Unlike with CRM / POS / E-Receipting / E-Invoicing Software, taxpayers using duly registered CAS or CBA need to revisit their system to comply with the provisions of the EOPT Act since the system reconfiguration will have a direct effect on the financial aspect, it shall be considered as a major enhancement which will require the taxpayer to update their system registration following the existing policies and procedures of filing a new application. The previously issued Acknowledgement Certificate (AC) or PTU shall be surrendered to the RDO where the concerned taxpayer is registered, and a new AC shall be issued to the Head Office / Branch. The required Annex of the AC shall include all the branches (if applicable) that are using the said system/software and the sets of series of accountable forms (invoice) to be used by each of the branches, if applicable. The BIR provided ample time in reconfiguring machines and systems. Adjustments must be undertaken on or before 30 June 2024. Any extension due to enhancements of the system shall seek approval from the concerned Regional Director or Assistant Commissioner of the Large Taxpayers Service which shall not be longer than 6 months from the effectivity of RR No. 7-2024.

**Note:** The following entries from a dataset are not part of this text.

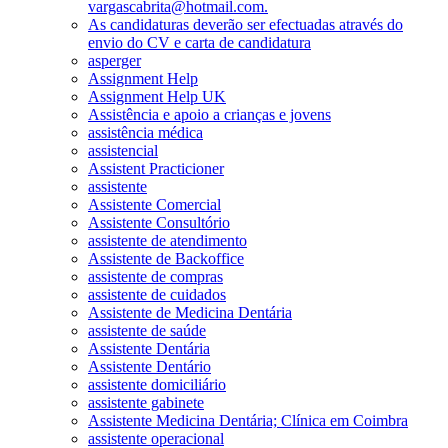
vargascabrita@hotmail.com.
As candidaturas deverão ser efectuadas através do
envio do CV e carta de candidatura
asperger
Assignment Help
Assignment Help UK
Assistência e apoio a crianças e jovens
assistência médica
assistencial
Assistent Practicioner
assistente
Assistente Comercial
Assistente Consultório
assistente de atendimento
Assistente de Backoffice
assistente de compras
assistente de cuidados
Assistente de Medicina Dentária
assistente de saúde
Assistente Dentária
Assistente Dentário
assistente domiciliário
assistente gabinete
Assistente Medicina Dentária; Clínica em Coimbra
assistente operacional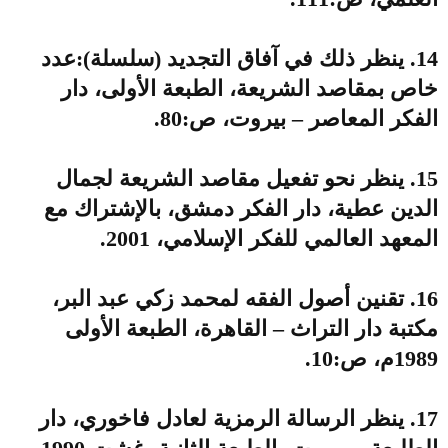
14. ينظر ذلك في آفاق التجديد (سلسلة):عدد
خاص بمقاصد الشريعة، الطبعة الأولى، دار
الفكر المعاصر – بيروت، ص:80.
15. ينظر نحو تفعيل مقاصد الشريعة لجمال
الدين عطية، دار الفكر دمشق، بالإشتراك مع
المعهد العالمي للفكر الإسلامي، 2001.
16. تقنين أصول الفقه لمحمد زكي عبد البر،
مكتبة دار التراث – القاهرة، الطبعة الأولى
1989م، ص:10.
17. ينظر الرسالة الرمزية لعادل فاخوري، دار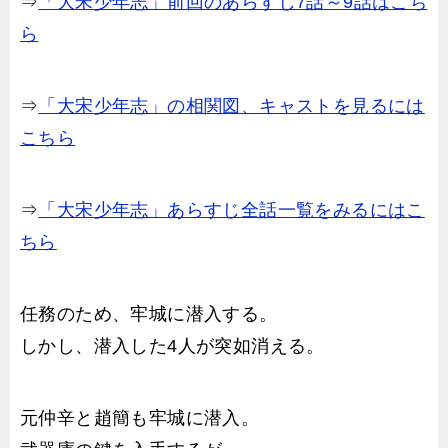
⇒
「大宋少年志」前回のあらすじ7話～9話はこち
ら
⇒
「大宋少年志」の相関図、キャストを見るには
こちら
⇒
「大宋少年志」あらすじ全話一覧をみるにはこ
ちら
任務のため、牢城に潜入する。
しかし、潜入した4人が突如消える。
元仲辛と趙簡も牢城に潜入。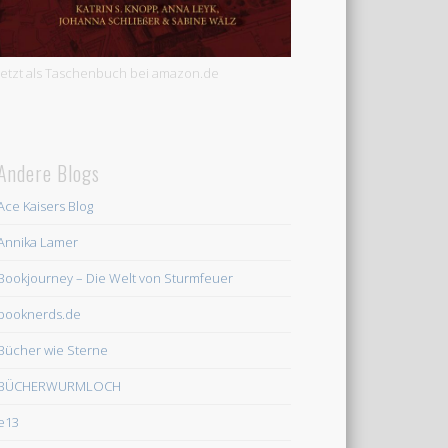
Jetzt als Taschenbuch bei amazon.de
Andere Blogs
Ace Kaisers Blog
Annika Lamer
Bookjourney – Die Welt von Sturmfeuer
booknerds.de
Bücher wie Sterne
BÜCHERWURMLOCH
e13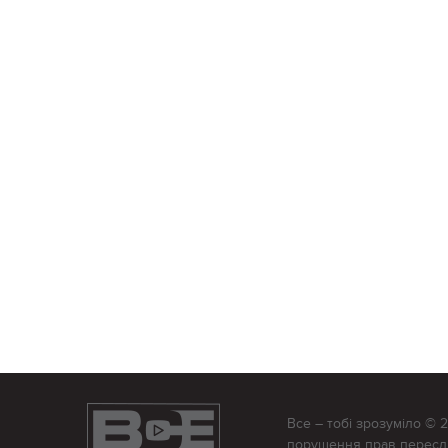
Все – тобі зрозуміло © 
порушення прав переслід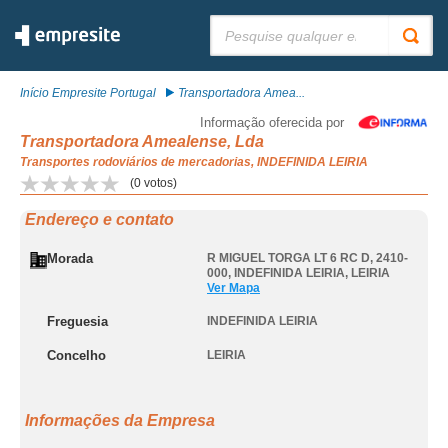
Pesquisar:
Início Empresite Portugal
Transportadora Amea...
Informação oferecida por
Transportadora Amealense, Lda
Transportes rodoviários de mercadorias, INDEFINIDA LEIRIA
(
0
votos)
Endereço e contato
Morada
R MIGUEL TORGA LT 6 RC D, 2410-
000
,
INDEFINIDA LEIRIA
,
LEIRIA
Ver Mapa
Freguesia
INDEFINIDA LEIRIA
Concelho
LEIRIA
Informações da Empresa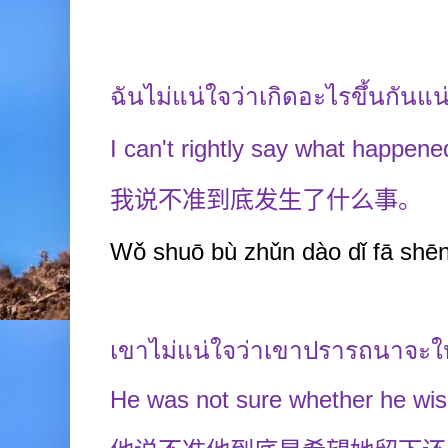
ฉันไม่แน่ใจว่าเกิดอะไรขึ้นกันแน
I can't rightly say what happene
我说不准到底发生了什么事。
Wǒ shuō b
ù
zhǔn dào
dǐ fā
shē
เขาไม่แน่ใจว่าเขาปรารถนาจะให้
He was not sure whether he wis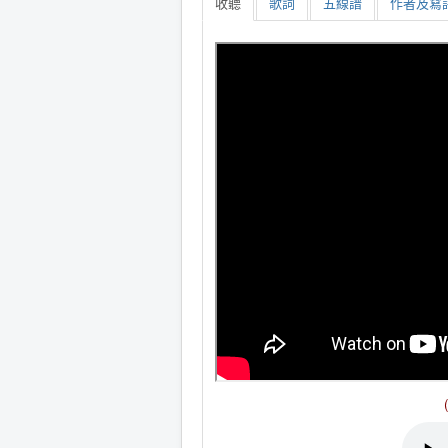
收聽
歌詞
五線譜
作者及寫詩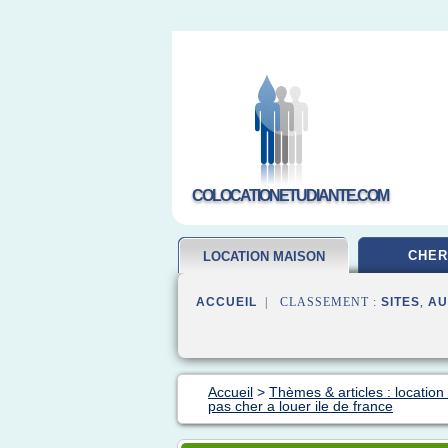
COLOCATIONETUDIANTE.COM
CHER
LOCATION MAISON
ACCUEIL
| CLASSEMENT :
SITES
,
AU
Accueil
>
Thèmes & articles : locatio
pas cher a louer ile de france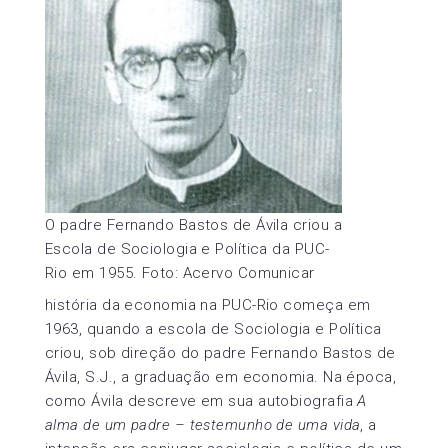
O padre Fernando Bastos de Ávila criou a
Escola de Sociologia e Política da PUC-
Rio em 1955. Foto: Acervo Comunicar
história da economia na PUC-Rio começa em
1963, quando a escola de Sociologia e Política
criou, sob direção do padre Fernando Bastos de
Ávila, S.J., a graduação em economia. Na época,
como Ávila descreve em sua autobiografia
A
alma de um padre – testemunho de uma vida
, a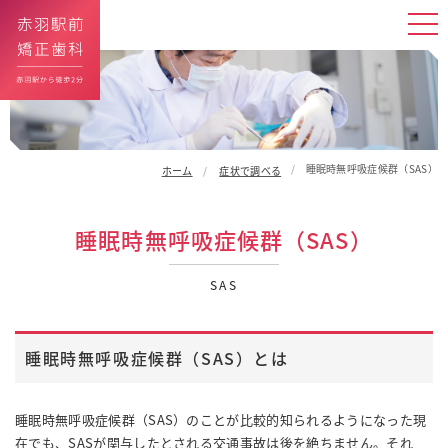
睡眠時無呼吸症候群（SAS）
ホーム
症状で調べる
睡眠時無呼吸症候群（SAS）
SAS
睡眠時無呼吸症候群（SAS）とは
睡眠時無呼吸症候群（SAS）のことが比較的知られるようになった現
在でも、SASが関与したとされる交通事故は後を絶ちません。それ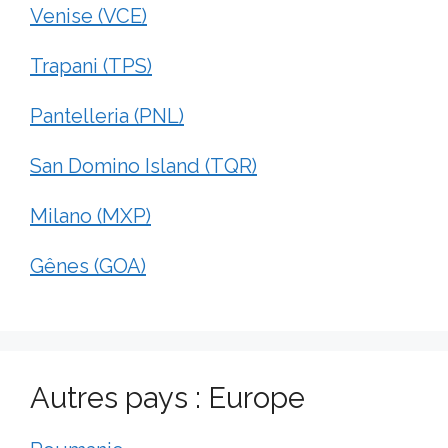
Venise (VCE)
Trapani (TPS)
Pantelleria (PNL)
San Domino Island (TQR)
Milano (MXP)
Gênes (GOA)
Autres pays : Europe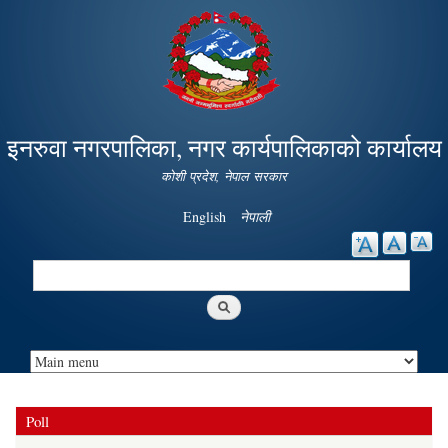
Skip to
main
content
इनरुवा नगरपालिका, नगर कार्यपालिकाको कार्यालय
कोशी प्रदेश, नेपाल सरकार
English
नेपाली
Search
Search form
Poll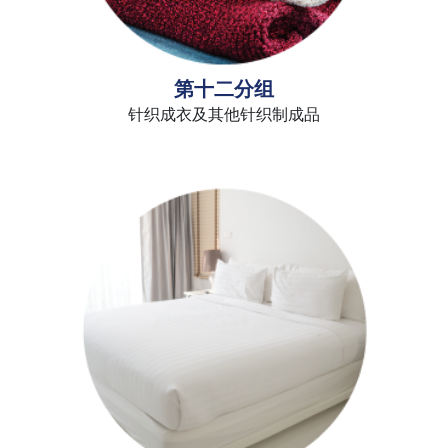
第十二分组
针织成衣及其他针织制成品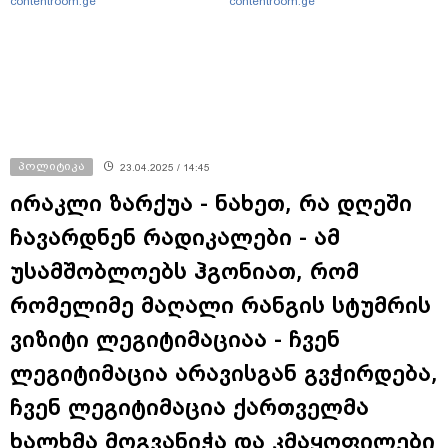
contentroom.ge
contentroom.ge
პოლიტიკა
23.04.2025 / 14:45
ირაკლი ზარქუა - ნახეთ, რა დღეში
ჩავარდნენ რადიკალები - ამ
უსამშობლოებს ჰგონიათ, რომ
რომელიმე მაღალი რანგის სტუმრის
ვიზიტი ლეგიტიმაციაა - ჩვენ
ლეგიტიმაცია არავისგან გვჭირდება,
ჩვენ ლეგიტიმაცია ქართველმა
ხალხმა მოგვანიჭა და კმაყოფილები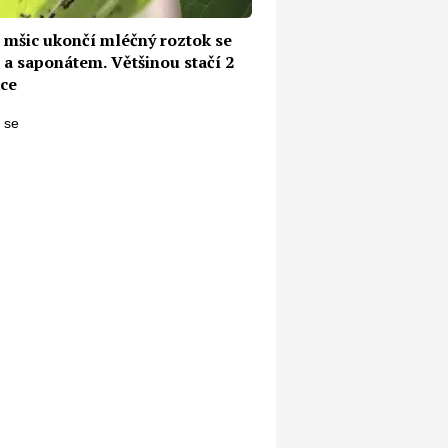
i mšic ukončí mléčný roztok se
 a saponátem. Většinou stačí 2
ace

Documents issued by CRM / POS, e-receipting or e-invoicing software containing the word “Official Receipt” beginning the effectivity of RR No. 7-2024 shall not be considered valid for claim of input tax by the buyer/purchaser. Issuance of “Official Receipt” for the sale of goods or services after 30 June 2024, will not be considered as evidence of sales of goods or services and shall be tantamount to failure to issue or non-issuance of invoice and is subject to a penalty of not less than PHP1,000 but not more than PHP50,000 and suffer imprisonment of not less than 2 years but not more than 4 years.

To summarize, RR No. 7-2024 have enlightened taxpayers regarding the invoicing requirements and the transitory requirements to remain compliant and avoid unnecessary penalties. For the taxpayers, these times are challenging and must adapt to the new rules swiftly considering the deadlines set by the BIR and the penalties involved.